NPA’s have been a problem for the banking and finance industry since time immemorial. Banks and financial institutions will go to any length in order to reduce these non-performing assets. Moreover, in the recent times as the leverage of the companies increased, NPAs have become a problem for most of the banks. In developing economies like India, as the economy grows, the NPAs are growing as well. That is why banks are trying to find innovative ways in order to reduce the non-performing assets.
In this quest, many of the Fintech companies are actually helping the banks to deal with the non-performing assets.
Most of the Fintech start-ups are using data analysis in order to help the banks decide whether you should give the loans to small and medium enterprises or not.
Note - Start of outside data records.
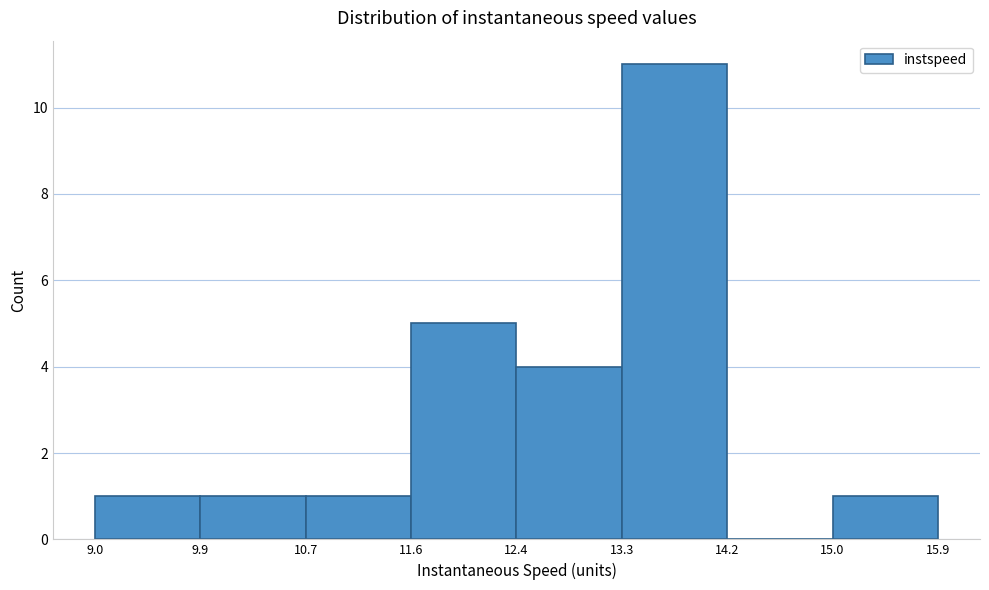

Reading left to right, transcribe this chart: for each bar, give the range it covers on the x-axis and its height. The values are not printed on the chart, so give them approximately, as read against the axis.

9.0 to 9.9: 1
9.9 to 10.7: 1
10.7 to 11.6: 1
11.6 to 12.4: 5
12.4 to 13.3: 4
13.3 to 14.2: 11
14.2 to 15.0: 0
15.0 to 15.9: 1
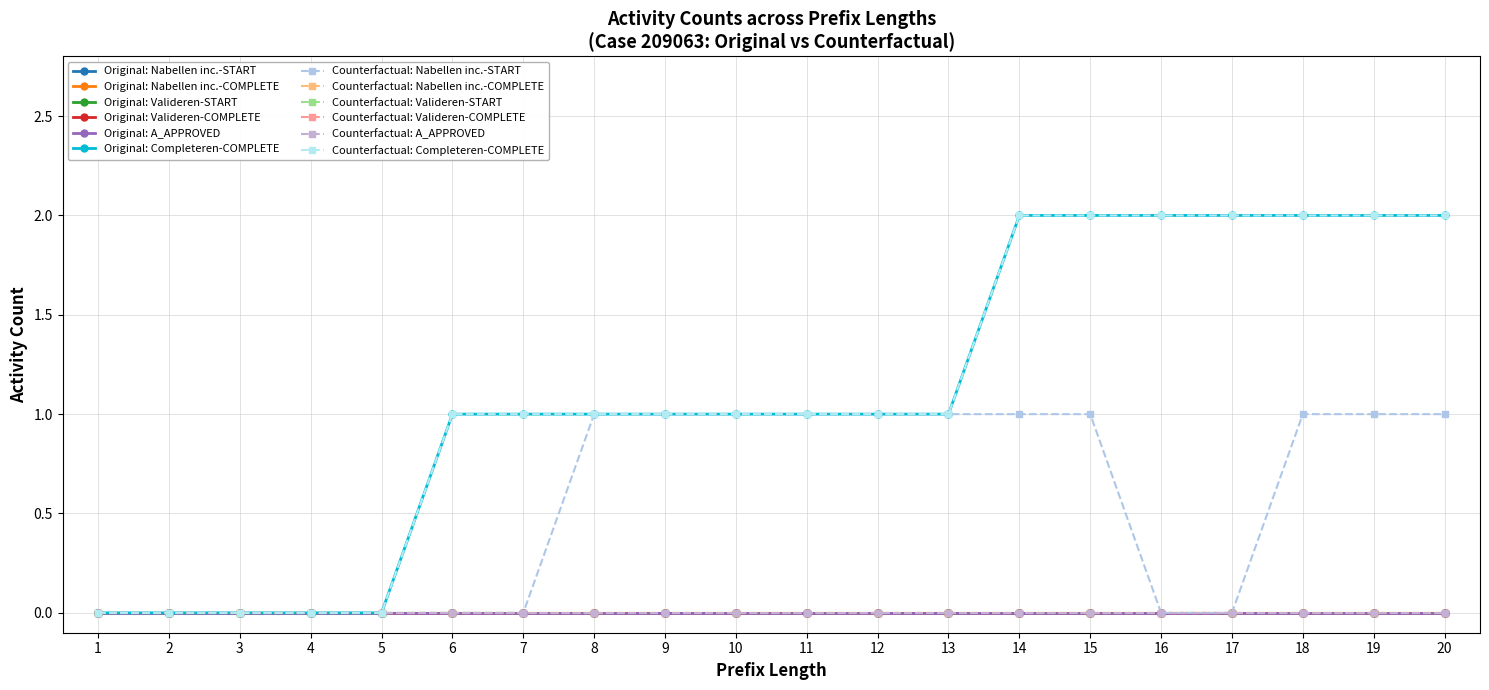

How many lines are shown in the chart?

12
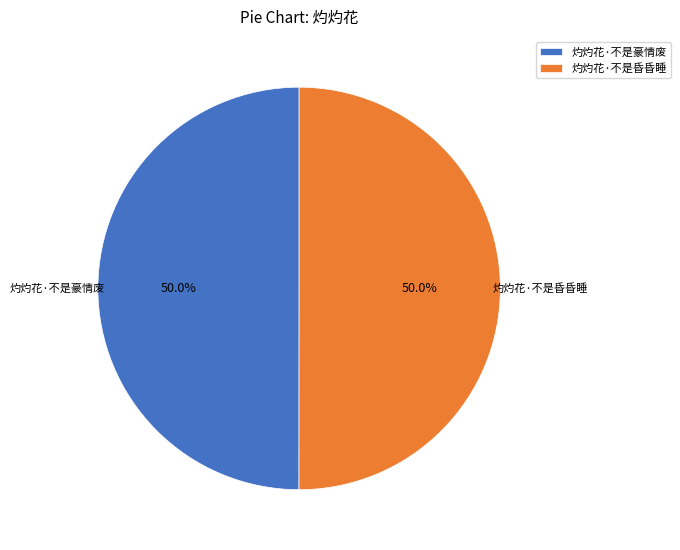

Do 灼灼花·不是豪情废 and 灼灼花·不是昏昏睡 together represent more than half of the pie?

Yes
With the help of big data analysis, it is becoming easier for the banks to decide whether they will be able to handle the risk of having a loan to a particular organization or not. That is why banks find it much easier to take the decision of funding out the loans.
With the help of predictive models as well, the Fintech start-ups are helping the banks to decide whether they should disperse the loan or not. As a result, it is easier for the banks to reduce the risk. With the help of these predictive models, banks will be able to take a better decision of filtering out the borrowers which are likely to turn out non-performing assets. As a result, they are able to save a lot of time as well as money by dealing with only the most productive borrowers.
Proper connectivity with the borrowers:
With the help of innovative solutions, proper connectivity is being provided. When proper connectivity with the borrower is being provided, the facts can be verified as well. As a result, the banks will be able to take a more informed decision. This ensures that the shady borrowers are filtered out. This is reducing the non-performing assets of the banks.
In these ways, the Fintech start-ups are actually helping the banks in order to not only tackle the non-performing assets but also to reduce the non-performing assets so that they are having a better and healthier balance sheet which they can handle in the longer term. This is also significantly reducing the instances of defaults.